YOUR ASSIGNMENT:
From the text on Make-A-Will Month, reproduce the passage between "With that being" and "name an executor.", inclusive.

SUPPLIED TEXT:
********************
August is National “Make-A-Will Month”
by Mike Menninger of Houck & Menninger Law, LLC.
Many folks improperly equate “estate planning” with “writing out a will.” A last will and testament can help with some planning goals, but it has some limitations.
First, the good.
A will lets you direct how your assets are distributed after you pass away. Without a will, your assets would simply be distributed according to the laws of your state, known as the “laws of intestate succession.” The process of intestate succession will completely ignore your wishes because what you “would have wanted” is simply irrelevant to the state without a formal will in place.
With that being said, in most nuclear family dynamics, the laws of intestate succession generally mirror what most people typically do in their wills: everything to a spouse, and if the spouse is predeceased, everything to the children in equal shares. In many cases, having a will and not having a will ends up with the same result, except that a will lets you name an executor.
********************
DATA EXCERPT:
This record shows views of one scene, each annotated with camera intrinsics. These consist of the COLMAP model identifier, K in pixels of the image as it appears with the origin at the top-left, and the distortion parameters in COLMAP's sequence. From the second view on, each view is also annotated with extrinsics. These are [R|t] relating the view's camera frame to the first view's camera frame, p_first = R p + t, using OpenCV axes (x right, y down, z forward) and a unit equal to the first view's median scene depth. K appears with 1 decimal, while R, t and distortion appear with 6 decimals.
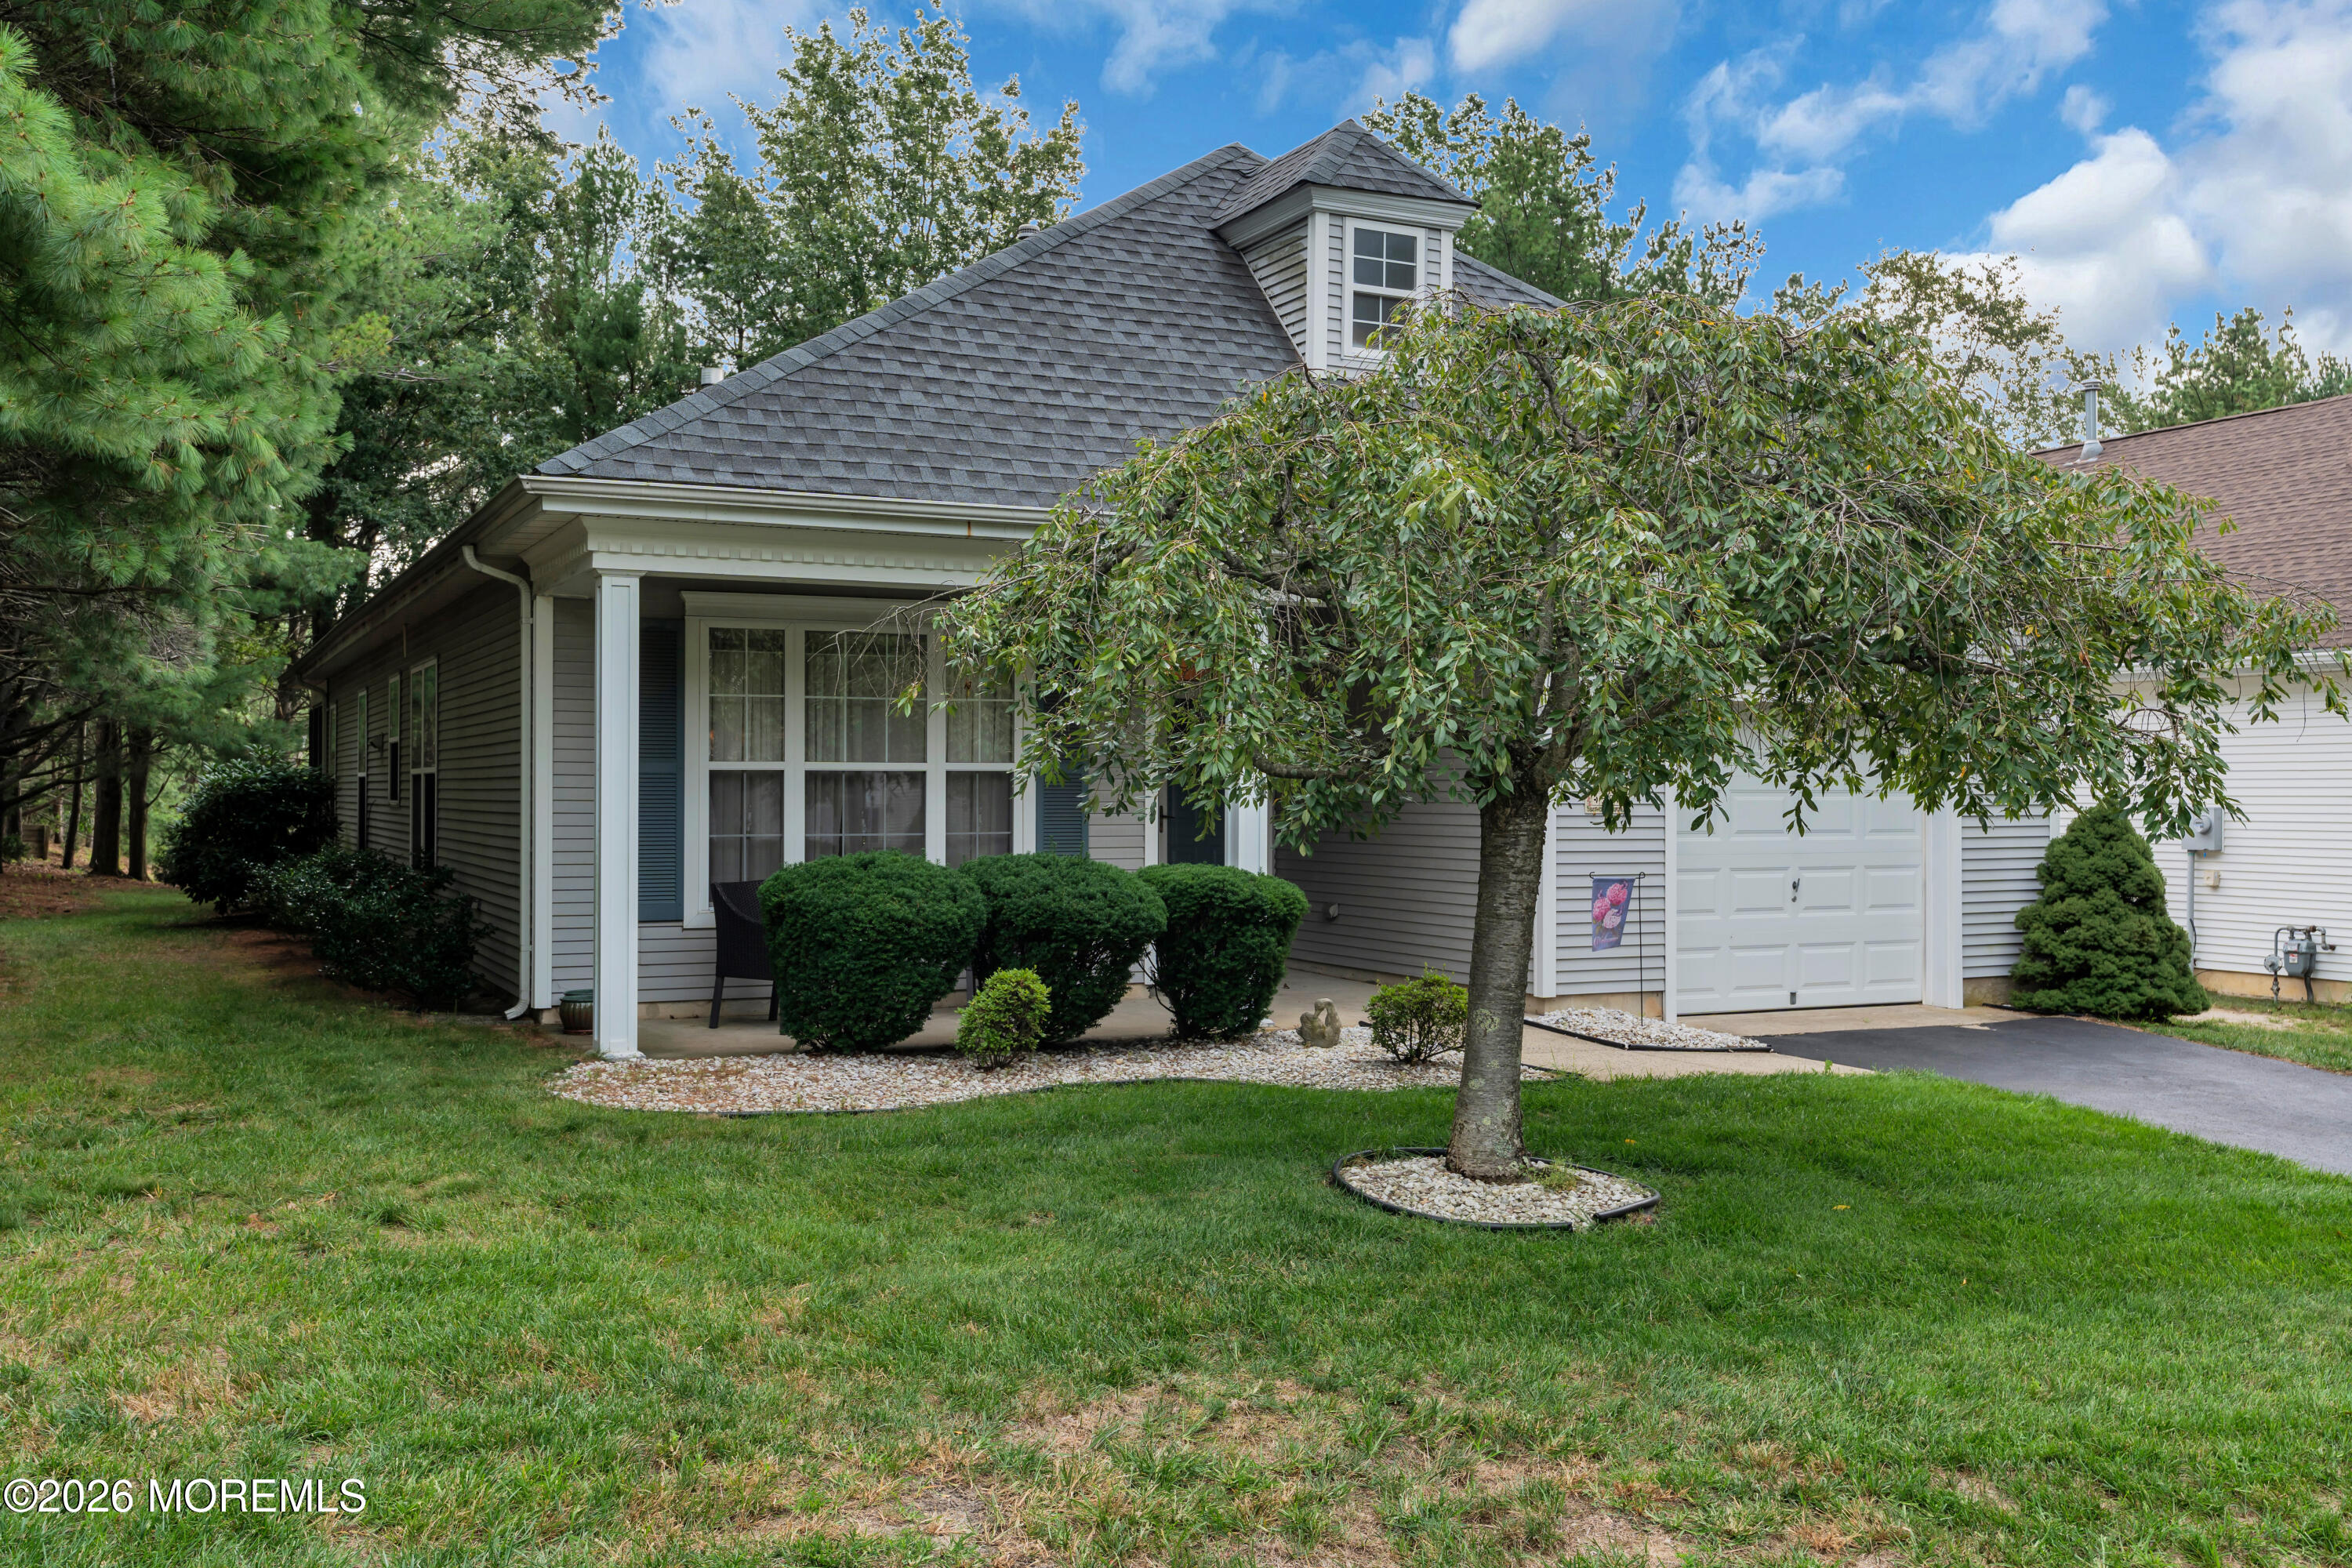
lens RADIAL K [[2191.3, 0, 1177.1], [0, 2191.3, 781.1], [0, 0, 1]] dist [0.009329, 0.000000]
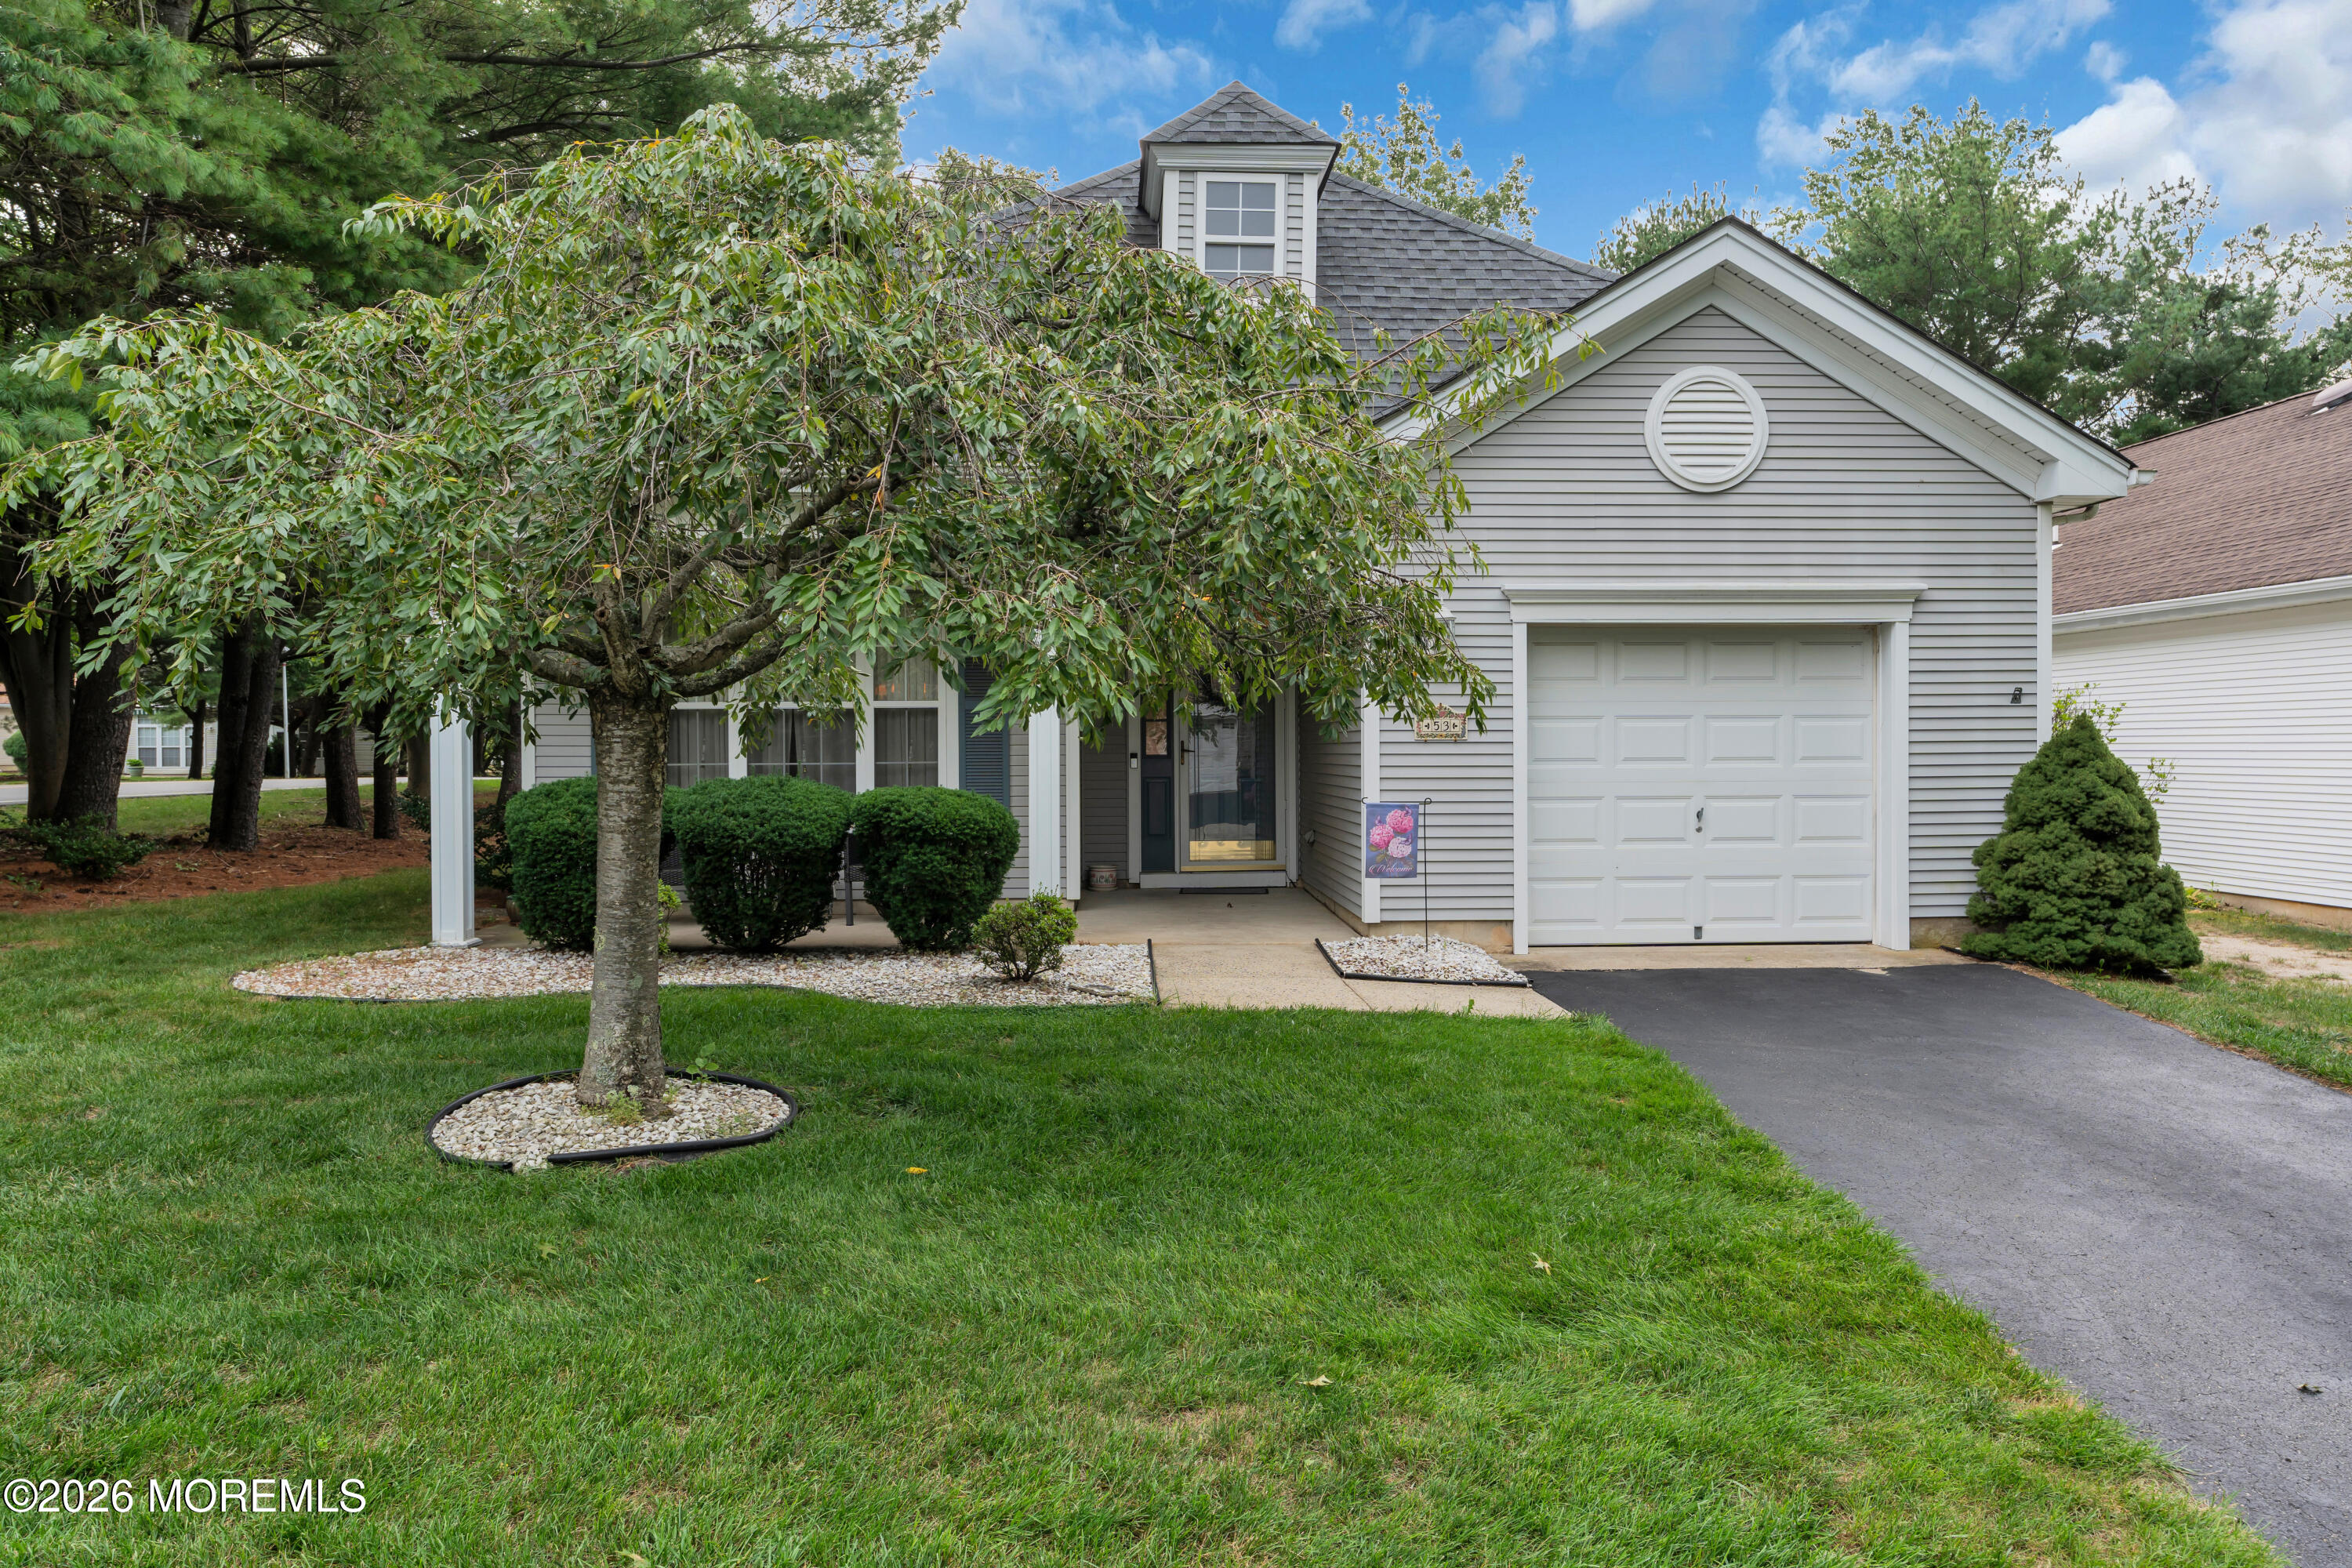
********************
ANSWER AREA:
With that being said, in most nuclear family dynamics, the laws of intestate succession generally mirror what most people typically do in their wills: everything to a spouse, and if the spouse is predeceased, everything to the children in equal shares. In many cases, having a will and not having a will ends up with the same result, except that a will lets you name an executor.